Deutsche Bank is also adding short positions.
"The bearish GBP story is still alive," George Saravelos, a currency strategist at Deutsche Bank said in a research note. Dennis Gartman, the editor and founder of the Gartman letter said that sterling's rally over the past several weeks looks vulnerable as David Cameron's government "becomes more and more tenuous with each passing day".
On Friday, RBS re-opened its bearish outlook on the currency, urging investors to establish a short GBP/USD position adding that it could hit 1.48 dollars from its current position of 1.53 dollars.
But analysts at both Lloyds and Monex Europe aren't as convinced. They believe that the market is still overly short the pound, meaning there is a lot of room for sterling to climb higher.
(Read More: UK Government Split Over EU Membership)
"Sterling-dollar should reclaim ground up to $1.54 in the aftermath of the quarterly inflation report. We believe this is just part of sterling upside and predict a value of $1.57 by quarter end, Eimear Daly, head of market analysis at Monex Europe told CNBC.com.
Service sector growth figures last month added to signs that the U.K. economy may be gaining some traction. The Markit/CIPS services Purchasing Managers' Index rose to 52.9 in April, above expectations and its highest reading since August 2012. On Tuesday, the OECD leading indicator pointed to modest growth in the U.K. over the coming months with March's figure edging up to 100.73 from 100.70 in February.

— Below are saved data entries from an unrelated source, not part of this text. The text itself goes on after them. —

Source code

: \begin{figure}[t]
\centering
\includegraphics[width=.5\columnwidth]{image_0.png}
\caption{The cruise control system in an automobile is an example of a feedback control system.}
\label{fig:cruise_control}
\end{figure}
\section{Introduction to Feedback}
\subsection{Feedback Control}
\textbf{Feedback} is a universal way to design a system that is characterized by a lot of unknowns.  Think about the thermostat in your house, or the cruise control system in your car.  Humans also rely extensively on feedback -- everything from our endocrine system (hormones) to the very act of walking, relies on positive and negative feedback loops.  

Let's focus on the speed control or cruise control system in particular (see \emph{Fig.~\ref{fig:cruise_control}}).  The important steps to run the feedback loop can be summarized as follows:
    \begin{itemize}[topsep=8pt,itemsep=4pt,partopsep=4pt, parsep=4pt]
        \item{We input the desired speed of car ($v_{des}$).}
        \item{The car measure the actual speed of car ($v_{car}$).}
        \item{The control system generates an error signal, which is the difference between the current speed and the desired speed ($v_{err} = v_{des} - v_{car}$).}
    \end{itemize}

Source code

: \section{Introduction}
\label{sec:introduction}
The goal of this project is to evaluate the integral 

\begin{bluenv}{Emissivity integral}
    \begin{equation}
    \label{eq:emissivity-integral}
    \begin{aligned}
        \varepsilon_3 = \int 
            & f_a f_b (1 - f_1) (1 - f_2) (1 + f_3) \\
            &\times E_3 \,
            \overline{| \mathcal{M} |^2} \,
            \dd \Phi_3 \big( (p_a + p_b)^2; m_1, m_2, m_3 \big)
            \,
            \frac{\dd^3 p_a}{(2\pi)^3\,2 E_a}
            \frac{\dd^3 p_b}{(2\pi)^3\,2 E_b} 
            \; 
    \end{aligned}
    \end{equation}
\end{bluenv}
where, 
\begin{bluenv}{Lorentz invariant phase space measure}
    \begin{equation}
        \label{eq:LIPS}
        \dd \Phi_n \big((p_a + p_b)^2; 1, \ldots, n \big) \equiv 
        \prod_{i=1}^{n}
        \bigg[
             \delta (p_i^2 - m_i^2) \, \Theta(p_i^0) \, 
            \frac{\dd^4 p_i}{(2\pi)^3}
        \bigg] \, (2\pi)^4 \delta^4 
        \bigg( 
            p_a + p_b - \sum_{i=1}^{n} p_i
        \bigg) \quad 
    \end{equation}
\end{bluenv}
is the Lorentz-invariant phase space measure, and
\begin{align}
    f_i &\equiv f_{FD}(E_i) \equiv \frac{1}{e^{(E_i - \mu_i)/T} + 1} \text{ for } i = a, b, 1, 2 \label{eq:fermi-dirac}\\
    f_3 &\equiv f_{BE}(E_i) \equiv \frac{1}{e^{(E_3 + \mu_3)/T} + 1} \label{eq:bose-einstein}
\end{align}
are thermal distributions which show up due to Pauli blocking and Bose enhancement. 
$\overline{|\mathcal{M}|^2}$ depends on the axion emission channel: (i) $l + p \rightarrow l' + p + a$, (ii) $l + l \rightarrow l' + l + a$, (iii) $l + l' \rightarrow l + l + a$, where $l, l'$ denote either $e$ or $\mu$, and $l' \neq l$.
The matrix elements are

"As Mervyn King's final quarterly inflation report, the Governor of the BoE is sure to want to leave markets with a positive impression on what he achieved in his term. Thus we can expect an overly optimistic reading on the U.K. economy," Daly told CNBC.com. But analysts, including Daly conclude that policy action is likely to resume when outgoing Bank of Canada Governor Mark Carney takes the helm in July.
(Read More: Next 'Star Wars' Film to Be Made in Britain)
"It seems unlikely that Carney has been brought in to simply sit on his hands," Paul Robson, a senior currency strategist at RBS said in a research note.
Expectations are high that Mark Carney will announce his version of "whatever it takes" when he takes over, David Bloom told CNBC.com, adding that monetary "shock and awe" is unlikely to be easy in the U.K., given the MPC's (Monetary Policy Committee) remit and toolkit.
"Mr Carney may have to settle for souping up existing policies," he said.